Catholic Medical Quarterly Volume 67(3) August 2017
Happy Birthday St Christopher’s
Dr Adrian Treloar
St Christopher’s Hospice was founded in July 1967. Dame Cicely Saunders, began her work with the terminally ill in 1948 and the founding of St Christopher’s was a true milestone in the development of the modern hospice movement.
Within 20 years there were over 100 modern hospices in the UK and there are now over 263 inpatient units alongside home care services, day care services and hospital support services.
St Christopher’s founder was inspired by one of her patients whom she cared for as he died. In 1960, Dame Cicely cared for Antoni Michiewicz as he died. Through him and with him, she saw that the care she gave and the support that she could give was massively wider than the standard medical model. On 20th July 1960 she wrote ”Today, I saw that he was very ill indeed and I went to say that he need not try to swallow his pills but I did want him to go on with the injections. And I felt his pulse and held his hand. At which he held mine and said ‘Thank-you, doctor, and not just for your pills and medicines, but for your heart’.

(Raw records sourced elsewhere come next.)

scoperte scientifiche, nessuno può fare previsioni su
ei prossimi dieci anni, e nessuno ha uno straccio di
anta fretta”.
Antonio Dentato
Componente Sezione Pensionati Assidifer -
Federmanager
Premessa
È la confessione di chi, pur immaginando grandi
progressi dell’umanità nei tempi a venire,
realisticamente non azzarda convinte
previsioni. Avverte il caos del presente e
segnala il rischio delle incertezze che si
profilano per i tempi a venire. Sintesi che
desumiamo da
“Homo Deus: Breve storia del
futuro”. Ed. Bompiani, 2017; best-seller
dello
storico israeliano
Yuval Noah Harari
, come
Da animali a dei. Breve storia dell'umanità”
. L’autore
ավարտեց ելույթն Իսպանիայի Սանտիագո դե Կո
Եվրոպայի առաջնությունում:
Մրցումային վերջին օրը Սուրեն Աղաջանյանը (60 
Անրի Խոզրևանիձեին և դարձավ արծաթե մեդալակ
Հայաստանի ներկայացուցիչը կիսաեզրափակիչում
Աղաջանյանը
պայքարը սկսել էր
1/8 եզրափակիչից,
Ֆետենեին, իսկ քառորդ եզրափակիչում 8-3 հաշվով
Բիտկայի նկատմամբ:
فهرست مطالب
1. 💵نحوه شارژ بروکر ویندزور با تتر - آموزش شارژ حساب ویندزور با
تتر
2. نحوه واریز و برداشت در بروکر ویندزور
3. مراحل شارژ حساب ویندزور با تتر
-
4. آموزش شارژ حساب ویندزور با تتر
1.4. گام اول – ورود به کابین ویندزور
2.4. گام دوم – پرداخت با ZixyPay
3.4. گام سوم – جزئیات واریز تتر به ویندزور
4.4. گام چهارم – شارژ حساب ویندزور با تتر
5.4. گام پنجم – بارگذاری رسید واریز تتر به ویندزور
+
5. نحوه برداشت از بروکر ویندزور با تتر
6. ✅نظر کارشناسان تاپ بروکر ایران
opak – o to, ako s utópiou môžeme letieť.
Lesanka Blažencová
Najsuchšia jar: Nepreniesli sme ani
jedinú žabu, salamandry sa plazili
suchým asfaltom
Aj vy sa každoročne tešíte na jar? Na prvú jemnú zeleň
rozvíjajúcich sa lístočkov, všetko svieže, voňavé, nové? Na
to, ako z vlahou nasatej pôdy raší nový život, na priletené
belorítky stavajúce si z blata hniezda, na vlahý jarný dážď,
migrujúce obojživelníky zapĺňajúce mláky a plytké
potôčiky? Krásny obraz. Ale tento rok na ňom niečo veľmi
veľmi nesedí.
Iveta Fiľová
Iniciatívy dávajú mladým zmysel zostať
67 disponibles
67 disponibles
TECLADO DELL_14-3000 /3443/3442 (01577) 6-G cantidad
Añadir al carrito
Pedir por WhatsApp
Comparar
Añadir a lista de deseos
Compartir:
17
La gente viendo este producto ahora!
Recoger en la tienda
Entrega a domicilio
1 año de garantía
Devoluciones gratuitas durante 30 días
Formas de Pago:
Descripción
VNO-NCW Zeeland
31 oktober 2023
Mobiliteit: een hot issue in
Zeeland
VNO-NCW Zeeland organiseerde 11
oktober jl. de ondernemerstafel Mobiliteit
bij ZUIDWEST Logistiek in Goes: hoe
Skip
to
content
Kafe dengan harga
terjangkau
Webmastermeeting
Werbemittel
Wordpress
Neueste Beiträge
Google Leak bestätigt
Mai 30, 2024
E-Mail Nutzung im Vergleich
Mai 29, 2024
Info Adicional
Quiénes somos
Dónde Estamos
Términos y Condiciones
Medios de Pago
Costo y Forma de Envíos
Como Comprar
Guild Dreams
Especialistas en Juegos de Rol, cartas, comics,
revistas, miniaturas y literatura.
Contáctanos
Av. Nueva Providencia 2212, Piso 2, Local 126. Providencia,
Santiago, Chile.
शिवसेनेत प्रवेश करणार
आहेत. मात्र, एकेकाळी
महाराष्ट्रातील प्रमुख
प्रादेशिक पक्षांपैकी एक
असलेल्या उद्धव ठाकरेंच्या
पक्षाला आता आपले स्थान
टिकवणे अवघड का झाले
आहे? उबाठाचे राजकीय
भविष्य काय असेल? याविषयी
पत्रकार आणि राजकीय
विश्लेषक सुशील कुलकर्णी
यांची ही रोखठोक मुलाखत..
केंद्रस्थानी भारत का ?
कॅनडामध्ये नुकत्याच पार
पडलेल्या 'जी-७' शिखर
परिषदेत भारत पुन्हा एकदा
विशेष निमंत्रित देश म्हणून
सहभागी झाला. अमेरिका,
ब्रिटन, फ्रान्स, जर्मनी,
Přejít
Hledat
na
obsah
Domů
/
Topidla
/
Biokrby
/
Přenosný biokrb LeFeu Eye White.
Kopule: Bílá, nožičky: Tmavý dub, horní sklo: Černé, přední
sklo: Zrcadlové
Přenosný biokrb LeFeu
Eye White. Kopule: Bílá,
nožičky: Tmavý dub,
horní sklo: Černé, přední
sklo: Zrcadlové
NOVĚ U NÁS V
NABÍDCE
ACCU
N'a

Thank you doctor, and not just for your pills and
medicines, but for your heart
Antonio Michiewicz 1960
St Christopher’s pioneering example has shone through medicine over the last 50 years and helped generations of doctors to understand that the care we give has far greater meaning and resonance than its curative aspect. Even more importantly, Dame Cicely and St Christopher’s has led a hospice movement which has been resolutely opposed to euthanasia. Indeed, demonstrating that good care of the dying is both feasible and reliably deliverable has been a profound and strong argument against euthanasia. To cherish life while accepting death is totally different from euthanasia in all its forms. Just as St Christopher carried the Christ Child across the waters, so too must we carry the sick and dying in their final illnesses.
Therefore, we hope, pray and urge that St Christopher’s will flourish for many more years, and that the modern hospice movement will strongly maintain the opposition to euthanasia which was such a central part of Dame Cicely’s belief and practice.